Die beiden Wissenschaftler aus der Pädagogischen Psychologie Dr. Anett Wolgast und Dr. Matthias Donat von der MLU wollten herausfinden, ob es Unterschiede im Umgang mit dem Thema zwischen verschiedenen Länderkulturen und zwischen Jungen und Mädchen gibt. Hierfür verglichen sie Daten der Weltgesundheitsorganisation WHO, die im Rahmen einer groß angelegten Studie über mehrere Jahre hinweg pro Land etwa 3.000 Jugendliche zu ihrem Leben befragt hat. Dazu gehörten Angaben dazu, welche Erfahrungen die Jugendlichen bereits mit der Schikane durch ihre Klassenkameraden gemacht haben, aber auch zum Alkohol- und Tabakkonsum, zu psychosomatischen Beschwerden sowie dazu, wie leicht es den Befragten fällt, mit ihren Freunden zu sprechen und wie sie den sozialen Rückhalt ihrer Klassenkameraden einschätzen.

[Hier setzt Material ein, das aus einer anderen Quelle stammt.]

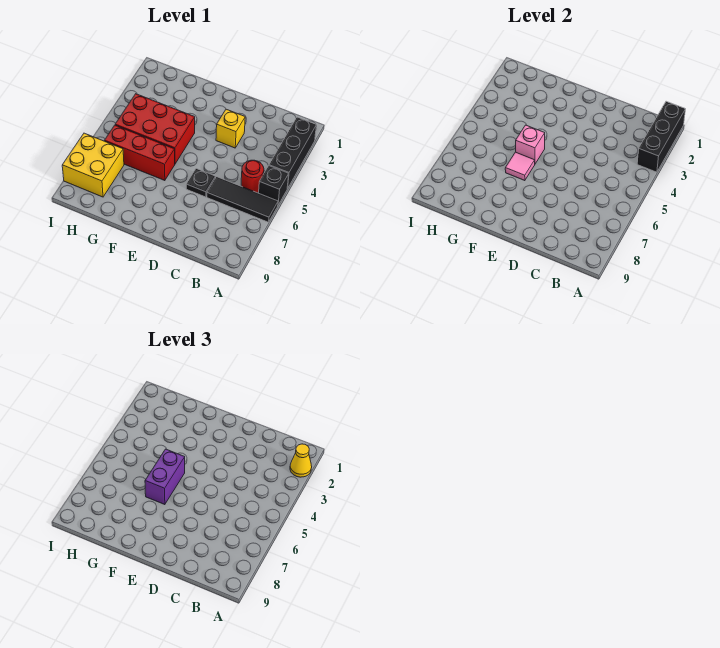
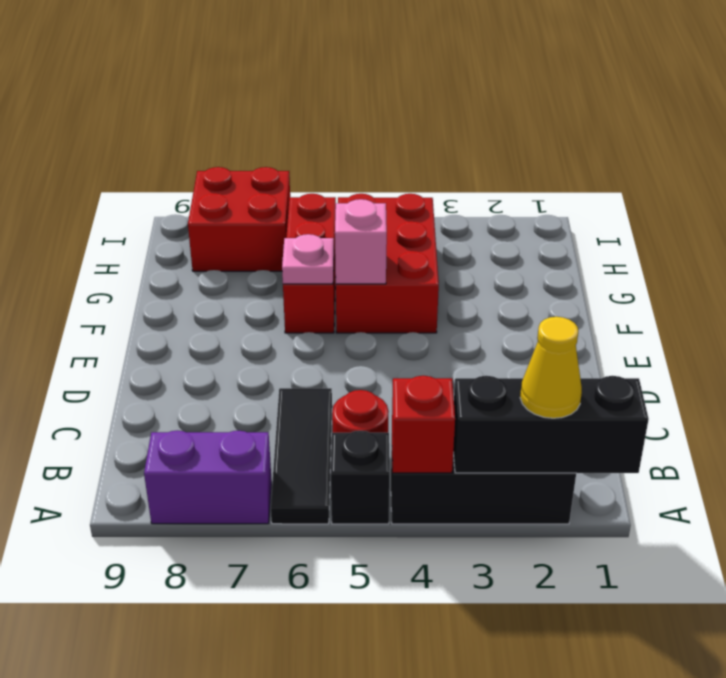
none -> red 1x1 brick [392,376,455,473]
yellow 1x1 brick [216,109,245,148] -> none
black 1x1 plate [186,169,216,197] -> none
purple 1x2 brick [145,449,185,505] -> purple 1x2 brick moved to [144,431,272,524]
pink 1x1 tile [505,152,535,181] -> pink 1x1 plate [282,234,334,284]
yellow 2x2 brick [62,133,124,197] -> red 2x2 brick [188,167,290,271]

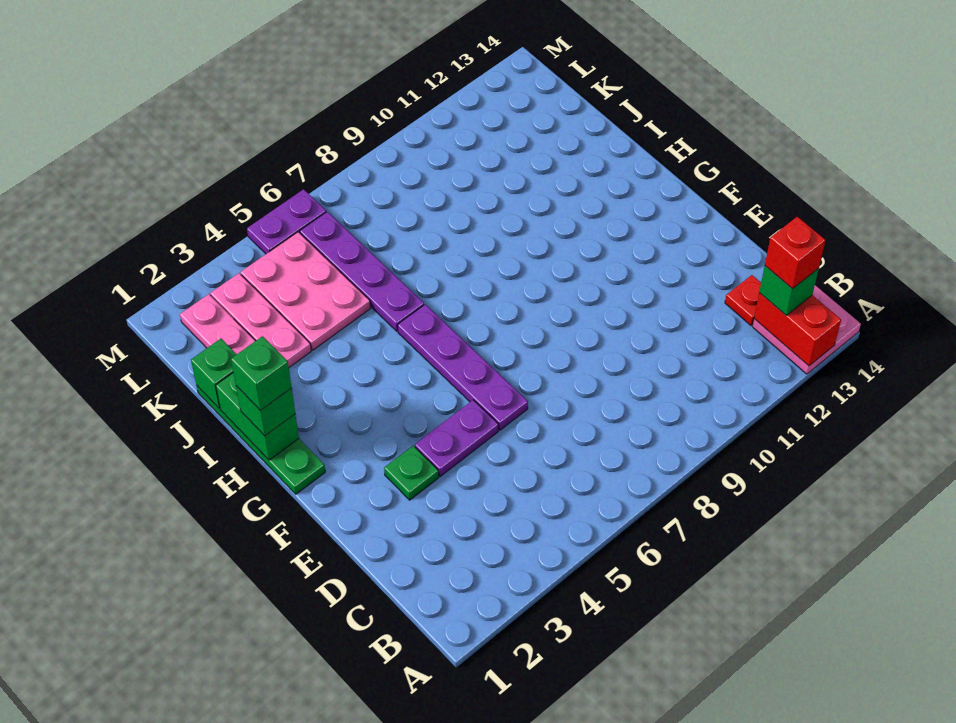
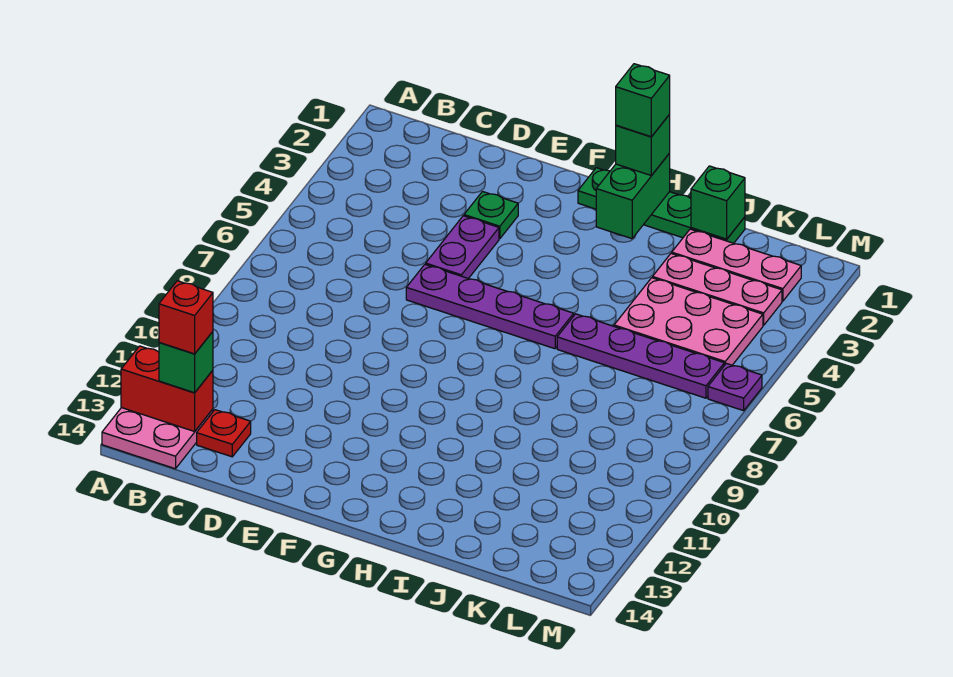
green 1x2 brick [216,373,299,460] -> green 1x2 brick turned to [596,153,670,239]
purple 1x2 plate [247,189,326,254] -> purple 1x1 plate [708,363,762,411]

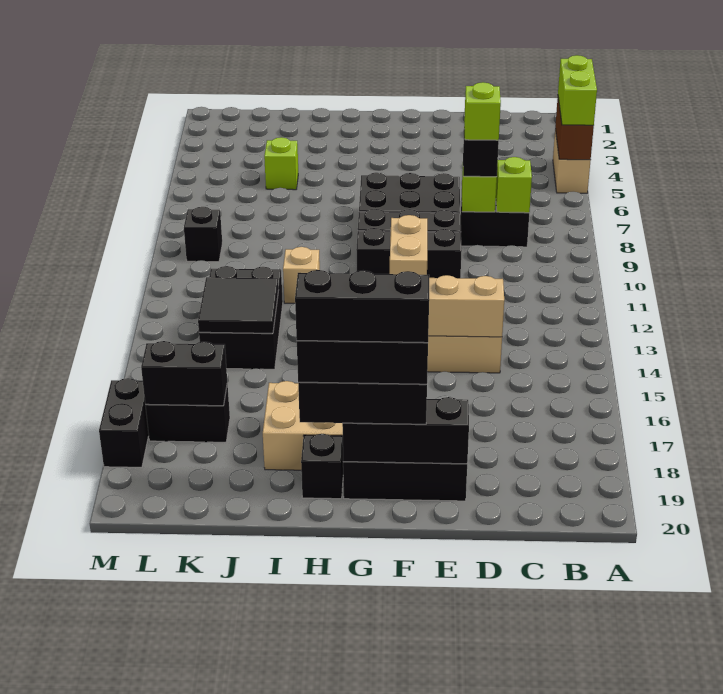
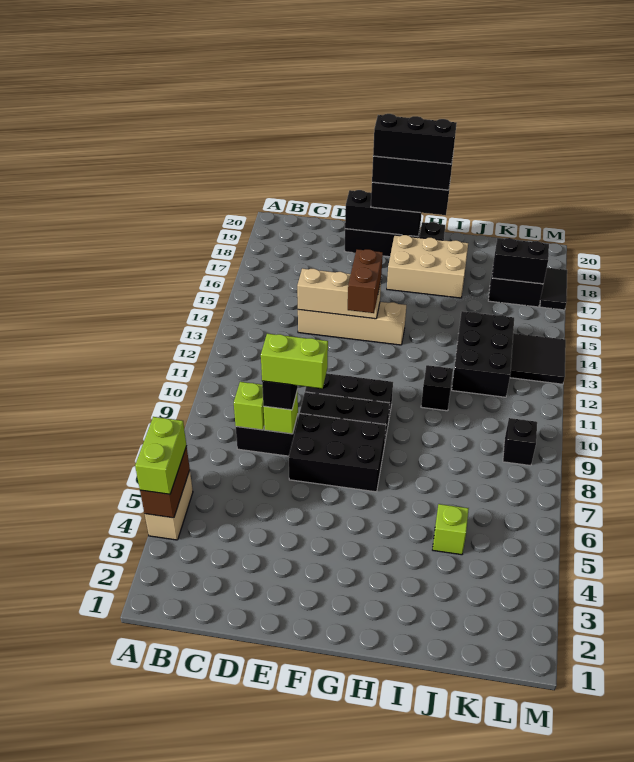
lime 1x1 brick [464,82,501,140] -> lime 1x2 brick [261,334,328,389]
tan 1x2 brick [390,215,427,275] -> brown 1x2 brick [348,249,383,313]
tan 1x1 brick [283,247,320,303] -> black 1x1 brick [421,365,453,411]
black 2x2 tile [198,277,278,333] -> black 2x2 tile moved to [510,333,566,384]
black 1x2 brick [99,378,149,467] -> black 1x2 tile [540,268,567,310]

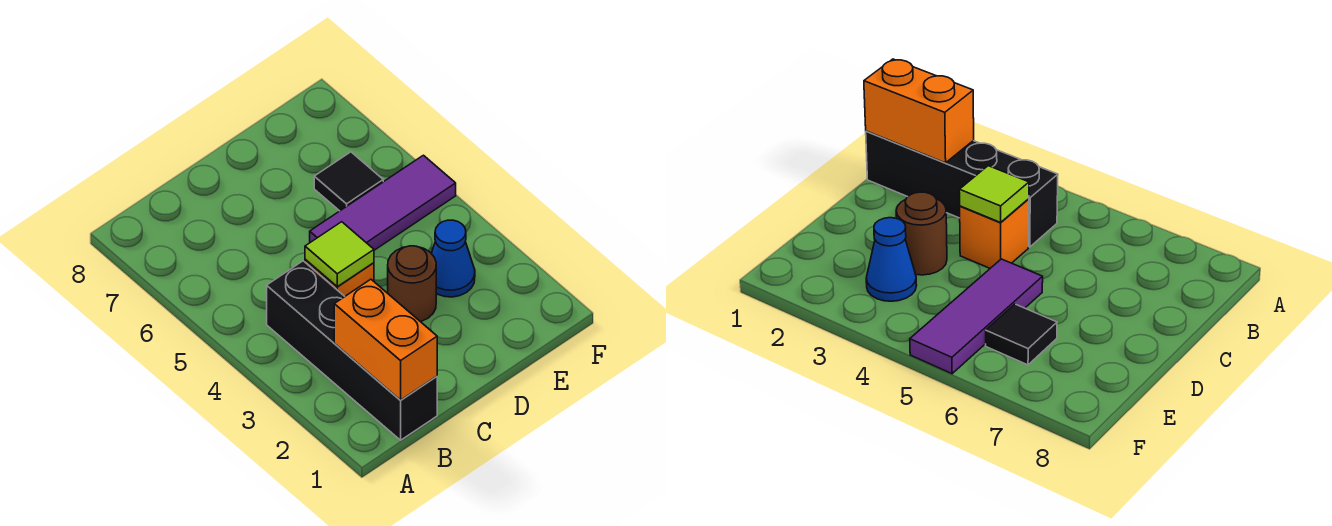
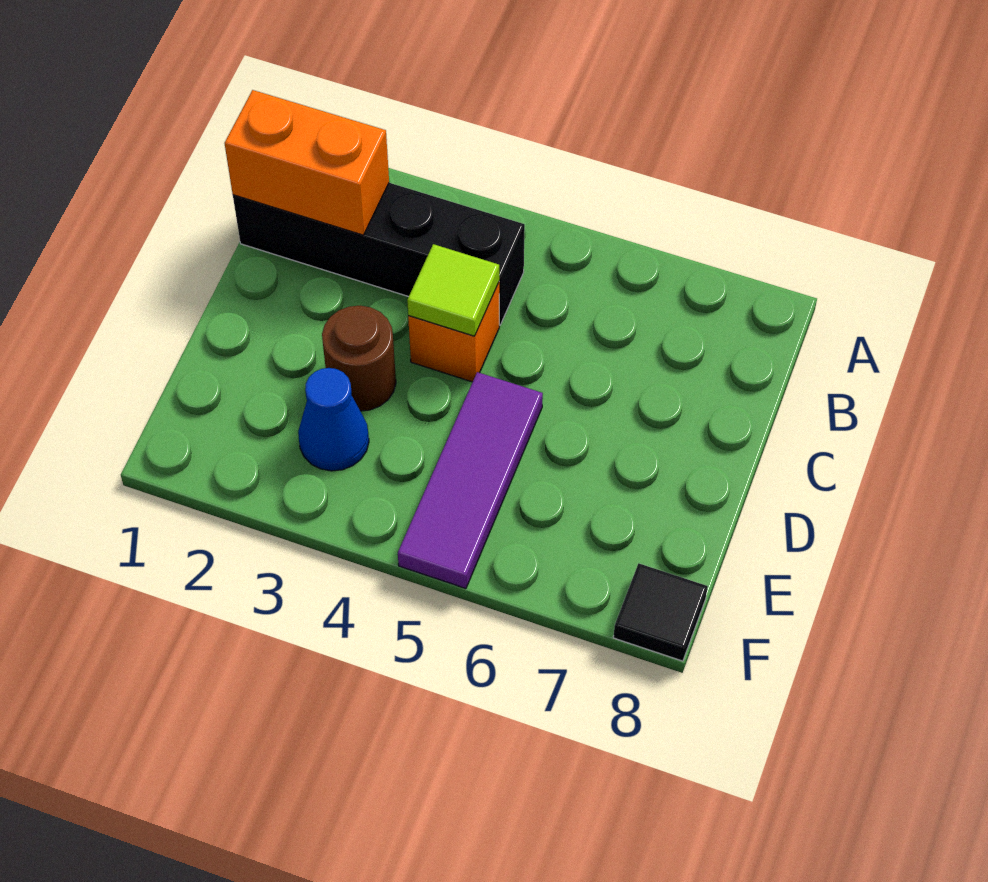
black 1x1 tile [314,152,383,211] -> black 1x1 tile moved to [613,563,708,661]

Für die Studie analysierten die beiden Wissenschaftler die Antworten von Jugendlichen aus Deutschland, Griechenland und den USA aus verschiedenen Erhebungszeiträumen. Die Länder hatten die Forscher ausgewählt, weil das Gruppengefühl in den drei Staaten sehr unterschiedlich ausgeprägt ist: Die USA seien demnach eher individualistisch, Griechenland eher kollektivistisch geprägt und Deutschland liege in etwa in der Mitte. Bei der Analyse zeigte sich, dass die Probleme und das Verhalten der Jugendlichen in allen drei Ländern ähnlich sind. Etwa neun Prozent der Jungen und Mädchen hatten wiederholt physische oder psychische Angriffe durch ihre Klassenkameraden erlebt. "Keines der drei Länder kann als Vorbild für den Umgang mit dem Problem dienen. Diese Stabilität über kulturelle und zeitliche Grenzen hinweg hat uns erschrocken", sagt Anett Wolgast.
Die Forscher wollten zudem den Zusammenhang zwischen der Schikane durch Mitschülerinnen und -schüler und verschiedenen weiteren Faktoren beleuchten: Dabei ging es um das Risikoverhalten der Jugendlichen, speziell ihren Alkohol- und Tabakkonsum, und ob die Befragten unter psychosomatischen Beschwerden, wie Bauch-, Kopf- und Rückenschmerzen oder Niedergeschlagenheit, leiden. Außerdem analysierten die Wissenschaftler, wie Täter und Opfer mit ihrem sozialem Umfeld interagieren: Fällt es ihnen leicht, mit Freunden zu sprechen? Wie erleben sie den Rückhalt in ihrem sozialen Umfeld in der Schulklasse? Das Ergebnis: Jungen und Mädchen konsumieren ähnlich häufig Alkohol und rauchen, wenn sie Opfer von verbalen oder körperlichen Angriffen sind. "Mädchen neigen etwas mehr zum Internalisieren von Problemen, also etwa Bauch- oder Kopfschmerzen", ergänzt Wolgast.
Überrascht waren die beiden Wissenschaftler davon, dass sowohl Täter als auch Opfer über ähnliche Probleme mit ihrem Umfeld berichteten: Beiden fiel es schwer, mit Freunden oder Klassenkameraden zu sprechen. Zudem gaben beide Gruppen an, gefühlt wenig Unterstützung aus ihrem Umfeld zu erhalten. "Dass Täter und Opfer ähnliche Probleme haben, ist bemerkenswert. Aus diesem Befund könnten sich neue Präventionsstrategien ableiten lassen", so Wolgast weiter. Damit ist gemeint, dass bisherige Maßnahmen noch stärker darauf abzielen sollten, den Dialog unter Schülerinnen und Schülern zu ermöglichen, um so das Klassenklima zu verbessern. Das könne zum Beispiel über Regeln passieren, die die Schülerinnen und Schüler einer Klasse für sich selbst aufstellen. Hier sollte etwa die gegenseitige Unterstützung eine große Rolle spielen, so die Forscher abschließend.